Q. You’re known as an expert clinician. Is there any case you can’t do?
A. I don’t take care of very small babies anymore, and I don’t do cardiac anesthesia. I also gave up my work in the neuro intensive care unit. That was the reason I came to this institution, so giving it up was an important statement for me. Because of the transition in this department, I need to have an active presence clinically in the OR. So I’m working two days a week in the operating room on a variety of cases and taking call with my faculty.
Q. What about your research?
A. I’ve maintained my interests in neuroscience, oxygen delivery to the brain and bloodless [transfusion-free] medicine, and we are embarking on a new clinical trial using a blood substitute. I’m hopeful that we can reestablish a service in bloodless medicine.
Q. A former center for bloodless medicine never took off. How will things be different this time?
A. The program is important because blood is in limited supply here and worldwide, and there are many patients who refuse blood (Jehovah Witnesses) or who can avoid blood. We ought to avoid needless transfusions when possible by augmenting blood counts or by using blood conservation techniques. My idea is to combine the service with the Preoperative Evaluation Center in JHOC. It would be more efficient for the system and take the patient’s whole preoperative evaluation into consideration, including the need for blood.
Q. You have four advanced degrees: M.S., Ph.D., M.D. and M.B.A. Any others in the works?
A. I’ve got enough. The M.B.A. was the last.
Q. Why the M.B.A.?
A. When Miller, the former chairman of ACCM, was interim dean and asked me to help him run the department clinically, I said, look, I’m happy to take on these new responsibilities, but this is a multimillion dollar operation, and I’m a scientist, not a business person. He sent me for an M.B.A. degree. That prepared me for what I’m doing now, especially for the crisis mode of the last year and a half. I liken this in many ways to a turnaround company, where I’ve been asked to come in and deal with several huge challenges.

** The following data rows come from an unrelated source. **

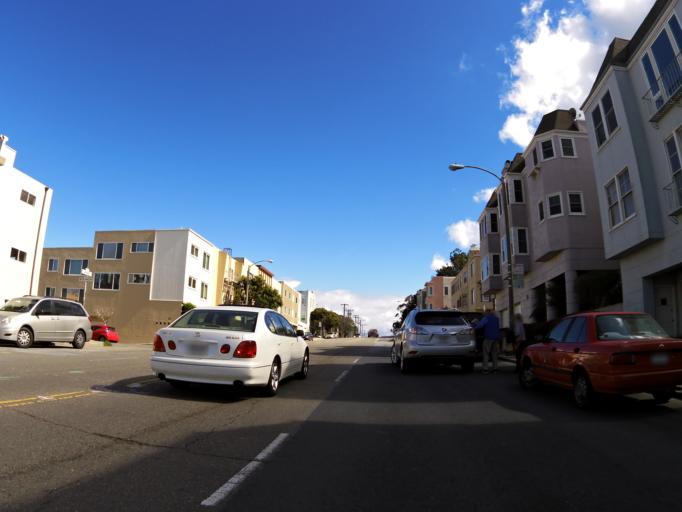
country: US
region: California
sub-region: San Francisco County
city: San Francisco
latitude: 37.7800
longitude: -122.4553
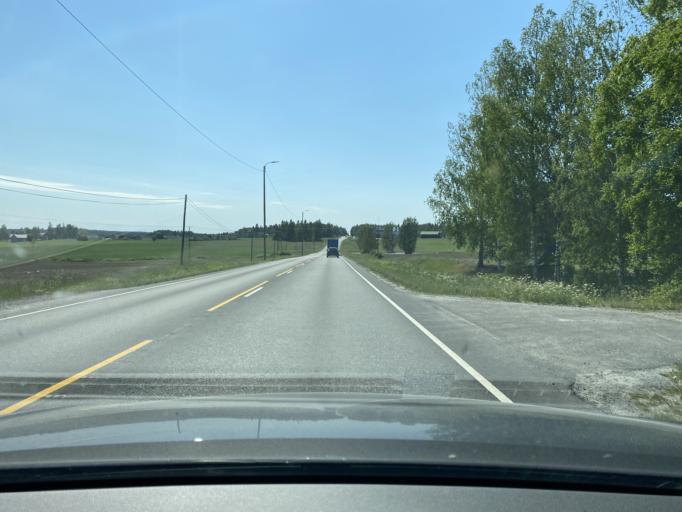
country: FI
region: Pirkanmaa
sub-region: Lounais-Pirkanmaa
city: Mouhijaervi
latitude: 61.3536
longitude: 23.0747
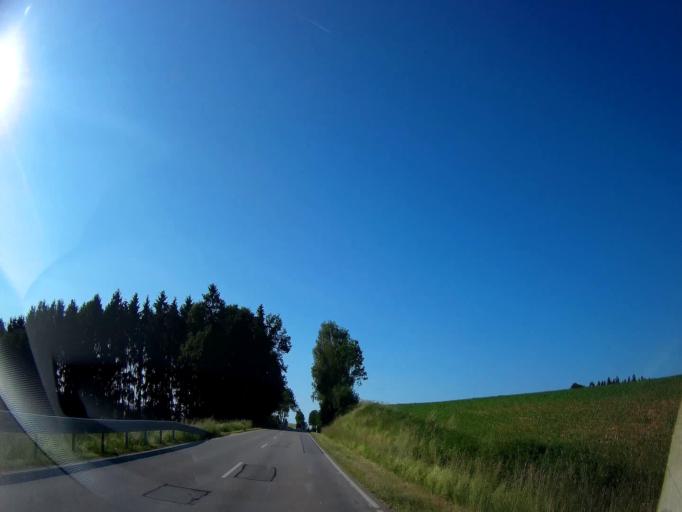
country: DE
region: Bavaria
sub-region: Lower Bavaria
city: Zeilarn
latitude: 48.3303
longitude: 12.8266
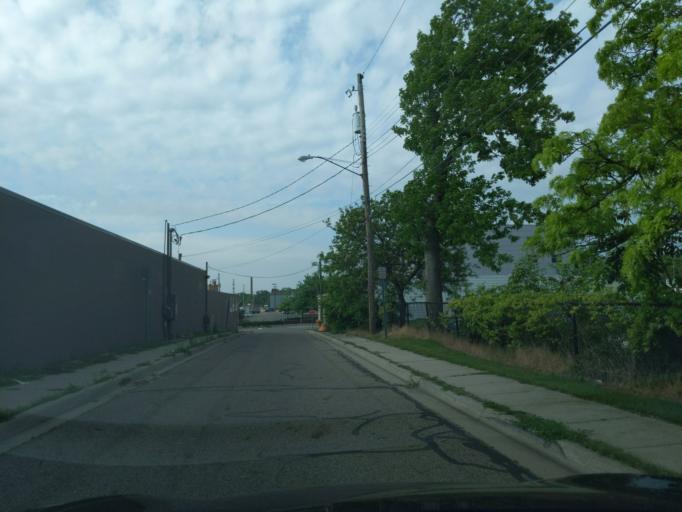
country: US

Q. What’s your number one mission for the future?
A. To bring clinical research to the same level as basic science research. With our new operating room information system [ORMIS], anesthesiologists and surgeons will be working together to capture and study the entire surgical and perioperative experience. We’re going to take the exact model developed here for studying ICU outcome and safety and move it back two steps. We’ll start in the Preoperative Evaluation Center and see how safe we can make our patients there. We’ll do the same in the operating room, as well as the PACU and pain clinic. We’ll be able to improve safety, outcome, costs and patient satisfaction, and we’ll study our changes and write about them.
Anesthesiologists need to be part of this whole process to have an impact. My mission is to continue to train perioperative physicians, for they will be the unique and leading anesthesiologists of tomorrow.